(Input material)
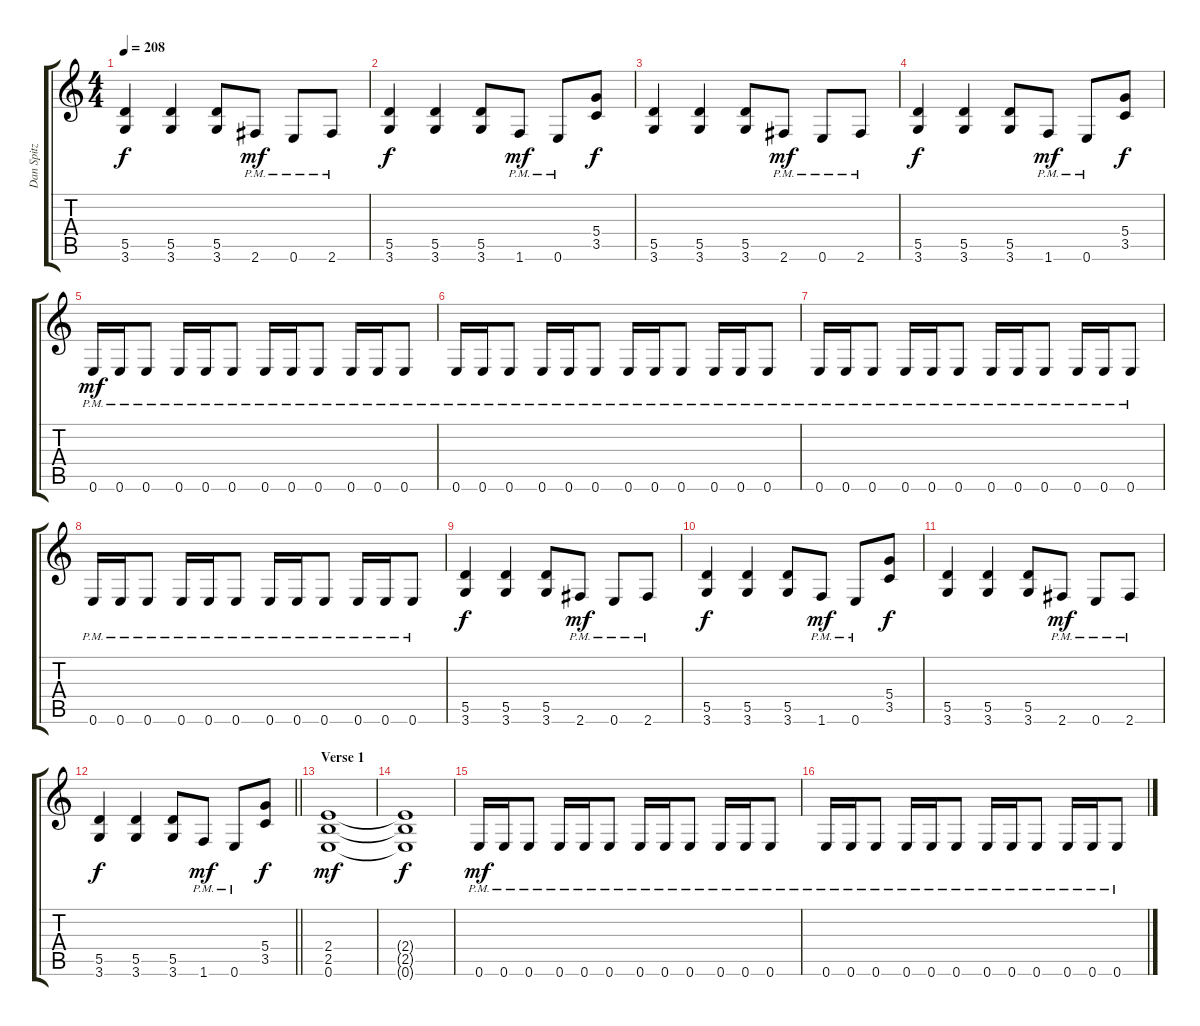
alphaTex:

==

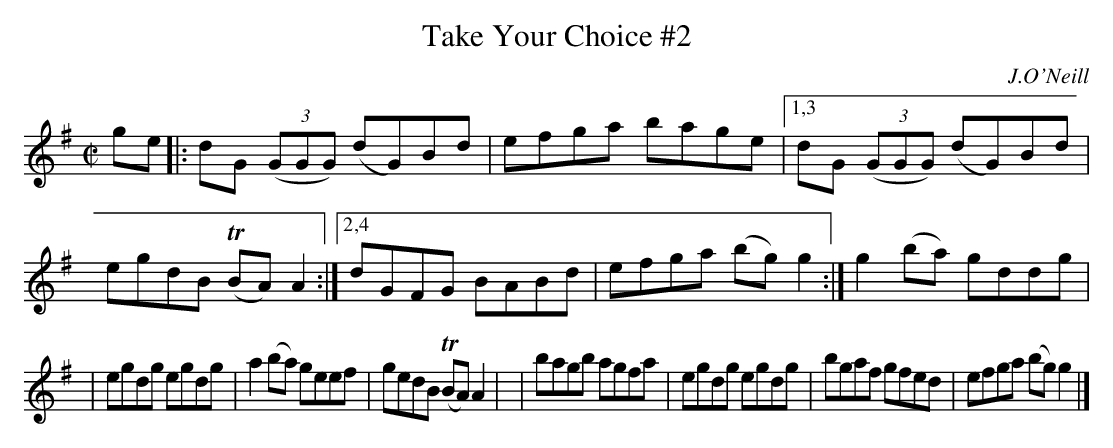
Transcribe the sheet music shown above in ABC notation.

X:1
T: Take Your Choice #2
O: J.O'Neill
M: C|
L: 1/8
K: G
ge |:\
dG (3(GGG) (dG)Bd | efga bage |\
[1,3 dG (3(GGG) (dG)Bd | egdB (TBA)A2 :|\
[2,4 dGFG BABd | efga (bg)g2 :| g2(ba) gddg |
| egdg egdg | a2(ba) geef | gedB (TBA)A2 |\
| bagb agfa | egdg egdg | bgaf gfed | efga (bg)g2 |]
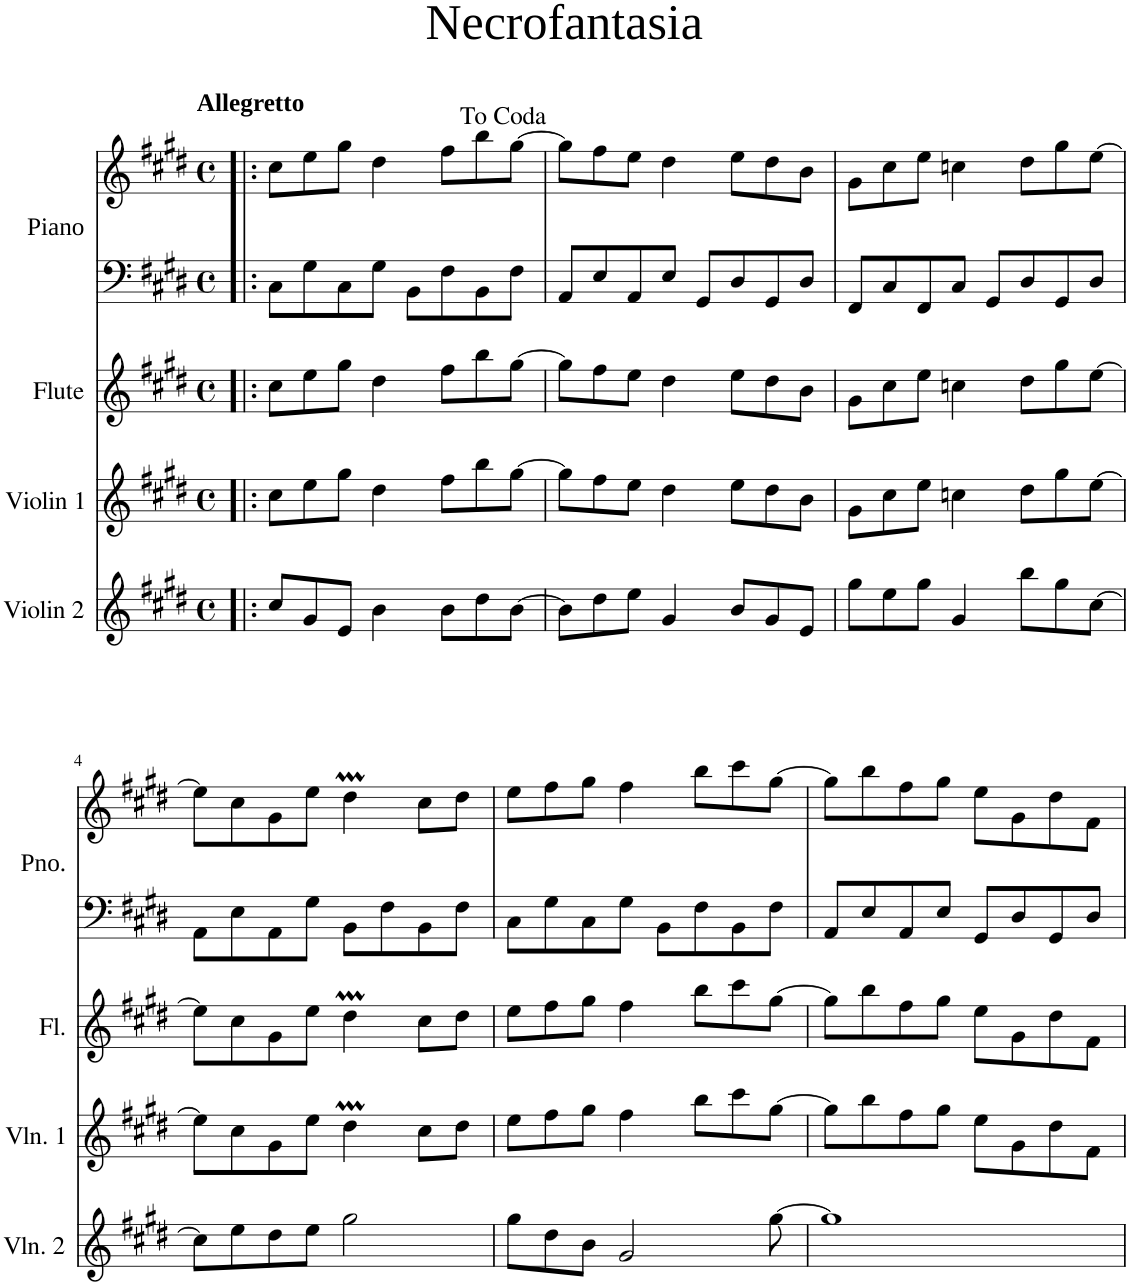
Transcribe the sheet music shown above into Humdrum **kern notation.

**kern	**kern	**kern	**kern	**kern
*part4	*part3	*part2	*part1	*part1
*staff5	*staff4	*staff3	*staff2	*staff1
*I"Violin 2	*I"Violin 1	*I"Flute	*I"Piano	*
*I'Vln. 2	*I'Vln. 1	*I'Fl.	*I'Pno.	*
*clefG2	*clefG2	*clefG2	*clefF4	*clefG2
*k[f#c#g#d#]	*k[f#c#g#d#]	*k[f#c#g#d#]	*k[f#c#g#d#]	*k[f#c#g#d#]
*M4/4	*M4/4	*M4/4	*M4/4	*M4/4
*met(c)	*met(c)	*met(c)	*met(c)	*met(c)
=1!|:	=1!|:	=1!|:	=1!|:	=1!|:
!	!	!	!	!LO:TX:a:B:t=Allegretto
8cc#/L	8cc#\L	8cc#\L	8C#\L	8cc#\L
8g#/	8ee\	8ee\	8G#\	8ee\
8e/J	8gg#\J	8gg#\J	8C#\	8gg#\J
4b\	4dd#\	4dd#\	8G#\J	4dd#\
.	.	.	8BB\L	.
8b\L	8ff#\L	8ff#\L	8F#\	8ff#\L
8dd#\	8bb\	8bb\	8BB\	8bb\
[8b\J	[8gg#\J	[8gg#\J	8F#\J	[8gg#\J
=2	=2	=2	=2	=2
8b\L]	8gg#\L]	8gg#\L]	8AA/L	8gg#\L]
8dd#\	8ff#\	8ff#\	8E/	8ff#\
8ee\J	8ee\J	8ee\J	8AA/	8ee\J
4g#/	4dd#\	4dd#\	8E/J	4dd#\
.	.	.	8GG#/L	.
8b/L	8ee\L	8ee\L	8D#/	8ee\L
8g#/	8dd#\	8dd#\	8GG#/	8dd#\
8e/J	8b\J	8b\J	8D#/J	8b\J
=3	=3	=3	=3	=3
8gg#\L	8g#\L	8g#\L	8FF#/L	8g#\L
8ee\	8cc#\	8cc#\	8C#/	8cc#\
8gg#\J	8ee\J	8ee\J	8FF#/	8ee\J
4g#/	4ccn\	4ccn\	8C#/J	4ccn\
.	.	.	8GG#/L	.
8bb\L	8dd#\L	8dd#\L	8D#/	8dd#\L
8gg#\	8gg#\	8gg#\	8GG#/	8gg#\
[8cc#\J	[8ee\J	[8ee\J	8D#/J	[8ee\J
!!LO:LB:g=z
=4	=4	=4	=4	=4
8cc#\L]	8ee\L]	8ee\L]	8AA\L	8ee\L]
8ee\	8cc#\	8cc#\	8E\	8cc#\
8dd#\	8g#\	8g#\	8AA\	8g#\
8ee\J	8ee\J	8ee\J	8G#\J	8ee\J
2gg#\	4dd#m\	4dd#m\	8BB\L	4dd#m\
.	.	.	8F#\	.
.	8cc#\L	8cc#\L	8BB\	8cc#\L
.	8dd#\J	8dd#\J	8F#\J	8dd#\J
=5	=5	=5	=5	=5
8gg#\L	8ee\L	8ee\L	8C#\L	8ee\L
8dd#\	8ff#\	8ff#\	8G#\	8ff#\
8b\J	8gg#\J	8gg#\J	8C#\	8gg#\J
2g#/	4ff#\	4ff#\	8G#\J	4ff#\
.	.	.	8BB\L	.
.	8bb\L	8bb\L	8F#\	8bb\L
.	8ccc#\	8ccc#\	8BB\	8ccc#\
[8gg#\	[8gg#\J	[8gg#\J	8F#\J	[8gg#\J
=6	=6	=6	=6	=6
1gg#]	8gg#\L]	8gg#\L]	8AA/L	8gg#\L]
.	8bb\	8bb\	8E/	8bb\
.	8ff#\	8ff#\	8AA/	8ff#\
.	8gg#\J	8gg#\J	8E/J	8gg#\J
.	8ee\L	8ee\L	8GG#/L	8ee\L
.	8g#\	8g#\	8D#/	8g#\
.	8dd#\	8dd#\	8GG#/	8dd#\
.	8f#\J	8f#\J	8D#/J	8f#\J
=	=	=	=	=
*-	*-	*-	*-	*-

(Required task) From the entries above, extract every line that contains the string "efga". Case counts.

(Full solution)
dG (3(GGG) (dG)Bd | efga bage |\
[2,4 dGFG BABd | efga (bg)g2 :| g2(ba) gddg |
| bagb agfa | egdg egdg | bgaf gfed | efga (bg)g2 |]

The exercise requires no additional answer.